Quick engineering for outlier detection

Photo by author

# Introduction

Outliers represent extreme values in a given dataset. They are so extreme that they can spoil your analysis like heavily skewed statistics. For example, in a player height dataset, 12 feet is an outlier even for NBA players and pulls the mean up significantly.

How do we handle them? We will answer this question by conducting a real-life data project requested by physician partners during the data scientist recruitment process.

First, we’ll explore detection methods, define outliers, and finally craft prompts to implement the process.

# What are the methods of outlier detection and removal?

Outlier detection depends on the dataset you have.

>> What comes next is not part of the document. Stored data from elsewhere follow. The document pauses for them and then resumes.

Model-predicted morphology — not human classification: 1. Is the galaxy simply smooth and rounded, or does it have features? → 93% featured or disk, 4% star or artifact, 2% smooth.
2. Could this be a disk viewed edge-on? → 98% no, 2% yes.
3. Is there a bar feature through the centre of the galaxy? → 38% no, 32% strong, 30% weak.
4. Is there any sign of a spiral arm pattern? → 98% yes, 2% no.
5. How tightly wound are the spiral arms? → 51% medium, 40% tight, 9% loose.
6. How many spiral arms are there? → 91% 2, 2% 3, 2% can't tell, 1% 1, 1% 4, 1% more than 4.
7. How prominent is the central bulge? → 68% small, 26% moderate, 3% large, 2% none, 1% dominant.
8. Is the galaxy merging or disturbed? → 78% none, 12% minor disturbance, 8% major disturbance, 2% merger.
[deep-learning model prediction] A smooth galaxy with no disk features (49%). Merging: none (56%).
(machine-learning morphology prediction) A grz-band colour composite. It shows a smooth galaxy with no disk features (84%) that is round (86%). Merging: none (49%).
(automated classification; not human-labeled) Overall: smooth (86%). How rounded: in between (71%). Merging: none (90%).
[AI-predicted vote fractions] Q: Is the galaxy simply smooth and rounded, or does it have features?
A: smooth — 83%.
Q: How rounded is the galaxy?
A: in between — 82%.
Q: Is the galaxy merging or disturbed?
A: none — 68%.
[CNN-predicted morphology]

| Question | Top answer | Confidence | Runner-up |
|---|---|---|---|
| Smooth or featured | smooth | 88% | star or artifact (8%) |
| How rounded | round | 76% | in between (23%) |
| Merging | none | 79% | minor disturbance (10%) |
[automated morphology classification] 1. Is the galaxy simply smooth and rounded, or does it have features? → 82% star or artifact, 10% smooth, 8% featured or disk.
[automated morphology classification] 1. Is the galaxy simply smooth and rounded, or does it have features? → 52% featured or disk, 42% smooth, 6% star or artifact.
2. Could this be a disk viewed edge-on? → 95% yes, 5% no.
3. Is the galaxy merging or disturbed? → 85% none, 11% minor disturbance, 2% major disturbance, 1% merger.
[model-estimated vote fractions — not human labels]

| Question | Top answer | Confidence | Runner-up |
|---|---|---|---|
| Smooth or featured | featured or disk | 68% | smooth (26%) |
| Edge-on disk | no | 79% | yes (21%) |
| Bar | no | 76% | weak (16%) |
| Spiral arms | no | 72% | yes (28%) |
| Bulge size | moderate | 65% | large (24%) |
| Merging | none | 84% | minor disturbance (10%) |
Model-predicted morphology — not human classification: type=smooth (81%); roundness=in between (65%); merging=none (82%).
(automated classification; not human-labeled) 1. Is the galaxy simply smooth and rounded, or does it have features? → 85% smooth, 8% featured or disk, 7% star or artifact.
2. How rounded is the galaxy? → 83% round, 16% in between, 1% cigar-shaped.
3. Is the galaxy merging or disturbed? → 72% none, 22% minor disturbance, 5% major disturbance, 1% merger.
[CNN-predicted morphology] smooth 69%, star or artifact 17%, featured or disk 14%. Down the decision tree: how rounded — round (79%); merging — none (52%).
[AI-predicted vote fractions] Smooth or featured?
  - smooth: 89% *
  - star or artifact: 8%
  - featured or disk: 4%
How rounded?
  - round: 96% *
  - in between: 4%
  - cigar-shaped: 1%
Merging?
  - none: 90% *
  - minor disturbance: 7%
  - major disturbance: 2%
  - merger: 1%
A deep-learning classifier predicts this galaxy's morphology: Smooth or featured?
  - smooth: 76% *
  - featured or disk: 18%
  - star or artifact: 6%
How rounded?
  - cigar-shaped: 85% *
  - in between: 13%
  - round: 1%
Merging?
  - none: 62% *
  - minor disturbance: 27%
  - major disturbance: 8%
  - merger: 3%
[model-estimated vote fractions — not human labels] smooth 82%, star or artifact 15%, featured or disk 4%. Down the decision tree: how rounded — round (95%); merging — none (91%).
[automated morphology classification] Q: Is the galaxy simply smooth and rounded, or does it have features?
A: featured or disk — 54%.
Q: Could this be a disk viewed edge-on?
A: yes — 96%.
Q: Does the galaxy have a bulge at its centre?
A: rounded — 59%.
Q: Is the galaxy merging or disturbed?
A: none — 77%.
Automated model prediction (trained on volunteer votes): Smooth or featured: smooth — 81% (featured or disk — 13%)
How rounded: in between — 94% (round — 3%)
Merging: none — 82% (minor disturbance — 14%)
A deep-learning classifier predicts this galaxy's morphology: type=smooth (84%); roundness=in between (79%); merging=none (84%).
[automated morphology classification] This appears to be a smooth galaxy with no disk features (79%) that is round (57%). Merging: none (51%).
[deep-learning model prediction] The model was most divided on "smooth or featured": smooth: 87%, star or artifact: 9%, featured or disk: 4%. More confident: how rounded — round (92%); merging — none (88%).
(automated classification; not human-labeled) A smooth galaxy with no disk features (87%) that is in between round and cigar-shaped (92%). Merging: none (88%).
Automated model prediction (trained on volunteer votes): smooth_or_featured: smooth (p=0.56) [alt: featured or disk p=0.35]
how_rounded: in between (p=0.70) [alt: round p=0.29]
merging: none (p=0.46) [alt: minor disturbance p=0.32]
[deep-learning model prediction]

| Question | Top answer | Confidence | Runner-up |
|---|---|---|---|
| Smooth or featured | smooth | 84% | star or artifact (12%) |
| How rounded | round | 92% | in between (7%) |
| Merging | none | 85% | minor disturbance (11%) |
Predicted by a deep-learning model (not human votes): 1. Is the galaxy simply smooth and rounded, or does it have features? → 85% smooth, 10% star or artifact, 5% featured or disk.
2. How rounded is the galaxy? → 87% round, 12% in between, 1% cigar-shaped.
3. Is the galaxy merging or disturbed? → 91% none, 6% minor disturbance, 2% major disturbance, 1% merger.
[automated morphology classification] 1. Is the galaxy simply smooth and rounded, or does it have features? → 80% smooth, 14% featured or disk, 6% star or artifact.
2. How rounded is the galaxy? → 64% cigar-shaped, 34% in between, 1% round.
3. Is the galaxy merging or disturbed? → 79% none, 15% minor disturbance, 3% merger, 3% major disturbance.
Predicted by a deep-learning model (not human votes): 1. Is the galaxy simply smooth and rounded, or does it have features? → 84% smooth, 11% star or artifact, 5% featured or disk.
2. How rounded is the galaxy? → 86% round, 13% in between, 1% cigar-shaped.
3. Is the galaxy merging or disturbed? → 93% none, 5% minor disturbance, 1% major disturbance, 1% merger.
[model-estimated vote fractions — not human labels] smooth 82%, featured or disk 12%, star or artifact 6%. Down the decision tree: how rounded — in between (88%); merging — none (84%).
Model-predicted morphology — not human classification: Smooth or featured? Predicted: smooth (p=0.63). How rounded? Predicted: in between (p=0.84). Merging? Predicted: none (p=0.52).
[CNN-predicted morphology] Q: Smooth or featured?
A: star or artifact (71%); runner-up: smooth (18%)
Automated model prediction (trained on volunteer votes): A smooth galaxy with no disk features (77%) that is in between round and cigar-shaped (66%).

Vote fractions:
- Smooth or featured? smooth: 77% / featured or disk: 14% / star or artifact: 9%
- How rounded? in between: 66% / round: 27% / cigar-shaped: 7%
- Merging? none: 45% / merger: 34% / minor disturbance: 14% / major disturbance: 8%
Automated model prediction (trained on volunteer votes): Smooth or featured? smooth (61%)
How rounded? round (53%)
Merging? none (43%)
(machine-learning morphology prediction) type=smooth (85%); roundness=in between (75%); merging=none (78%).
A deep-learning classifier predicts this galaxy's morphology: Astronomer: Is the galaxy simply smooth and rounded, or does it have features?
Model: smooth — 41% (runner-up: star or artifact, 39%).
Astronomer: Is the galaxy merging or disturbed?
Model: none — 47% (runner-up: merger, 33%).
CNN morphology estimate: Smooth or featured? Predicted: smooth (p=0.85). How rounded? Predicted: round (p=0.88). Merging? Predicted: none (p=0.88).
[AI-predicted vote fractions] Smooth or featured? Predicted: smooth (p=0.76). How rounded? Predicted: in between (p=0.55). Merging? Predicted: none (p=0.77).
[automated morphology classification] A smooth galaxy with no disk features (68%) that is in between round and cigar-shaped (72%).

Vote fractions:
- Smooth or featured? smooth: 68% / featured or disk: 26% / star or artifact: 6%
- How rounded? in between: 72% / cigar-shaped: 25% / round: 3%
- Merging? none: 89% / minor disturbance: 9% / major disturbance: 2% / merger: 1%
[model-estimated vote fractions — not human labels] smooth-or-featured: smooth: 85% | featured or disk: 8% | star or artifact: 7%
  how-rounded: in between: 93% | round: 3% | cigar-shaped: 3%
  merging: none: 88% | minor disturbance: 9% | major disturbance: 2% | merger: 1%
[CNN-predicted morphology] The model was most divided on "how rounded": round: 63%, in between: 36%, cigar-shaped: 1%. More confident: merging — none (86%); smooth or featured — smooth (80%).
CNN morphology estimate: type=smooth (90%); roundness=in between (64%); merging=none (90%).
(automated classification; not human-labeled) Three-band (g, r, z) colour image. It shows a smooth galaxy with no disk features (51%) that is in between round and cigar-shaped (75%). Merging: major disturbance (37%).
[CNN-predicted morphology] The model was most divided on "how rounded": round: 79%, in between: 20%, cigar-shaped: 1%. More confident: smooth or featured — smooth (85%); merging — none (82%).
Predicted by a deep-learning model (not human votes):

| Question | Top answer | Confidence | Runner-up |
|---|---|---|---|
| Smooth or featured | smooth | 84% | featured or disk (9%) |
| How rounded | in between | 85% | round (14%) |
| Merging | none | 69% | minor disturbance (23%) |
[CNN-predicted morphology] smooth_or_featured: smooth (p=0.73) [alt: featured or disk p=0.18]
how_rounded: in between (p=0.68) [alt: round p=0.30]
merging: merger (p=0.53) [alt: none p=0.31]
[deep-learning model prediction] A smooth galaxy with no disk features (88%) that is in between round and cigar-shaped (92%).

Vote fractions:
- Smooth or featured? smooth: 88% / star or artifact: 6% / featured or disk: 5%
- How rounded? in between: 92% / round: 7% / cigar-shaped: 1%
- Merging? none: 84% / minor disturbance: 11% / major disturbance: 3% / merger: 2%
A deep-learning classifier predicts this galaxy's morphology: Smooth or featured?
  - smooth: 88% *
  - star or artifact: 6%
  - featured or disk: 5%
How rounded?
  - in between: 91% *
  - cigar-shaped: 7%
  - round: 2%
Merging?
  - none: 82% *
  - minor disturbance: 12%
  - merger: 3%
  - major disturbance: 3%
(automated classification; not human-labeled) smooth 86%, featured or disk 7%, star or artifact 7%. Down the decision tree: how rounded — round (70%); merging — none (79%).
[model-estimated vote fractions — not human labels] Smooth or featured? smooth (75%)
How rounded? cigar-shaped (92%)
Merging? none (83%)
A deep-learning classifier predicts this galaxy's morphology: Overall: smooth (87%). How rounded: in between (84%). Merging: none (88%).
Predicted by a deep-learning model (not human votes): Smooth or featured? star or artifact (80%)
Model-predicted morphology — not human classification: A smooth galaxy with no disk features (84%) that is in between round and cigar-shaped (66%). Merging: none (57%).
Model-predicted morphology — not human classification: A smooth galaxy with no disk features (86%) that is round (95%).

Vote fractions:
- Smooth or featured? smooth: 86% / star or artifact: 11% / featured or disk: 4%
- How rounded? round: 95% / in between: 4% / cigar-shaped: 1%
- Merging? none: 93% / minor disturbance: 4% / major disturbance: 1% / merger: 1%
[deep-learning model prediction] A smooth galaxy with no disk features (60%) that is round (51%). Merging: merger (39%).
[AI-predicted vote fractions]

How?

For example, if your dataset has a normal distribution, you can use the standard deviation or z-score to detect them. However, if your dataset does not follow a normal distribution, you can use the percentile method, principal component analysis (PCA), or the interquartile range (IQR) method.

You can check This article To see how to detect outliers using a box plot.

In this section, we’ll explore the procedures and Python code to implement these techniques.

// Standard deviation method

In this method, we can define outliers by measuring how much each value deviates from the mean.

For example, in the graph below, you can see the normal distribution and $\pm3$ standard deviation from the mean.

To use this method, first measure the mean and calculate the standard deviation. Next, determine the threshold by adding and subtracting three standard deviations from the mean, and filter the dataset to retain only values within that range. This is Pandas The code that performs this operation.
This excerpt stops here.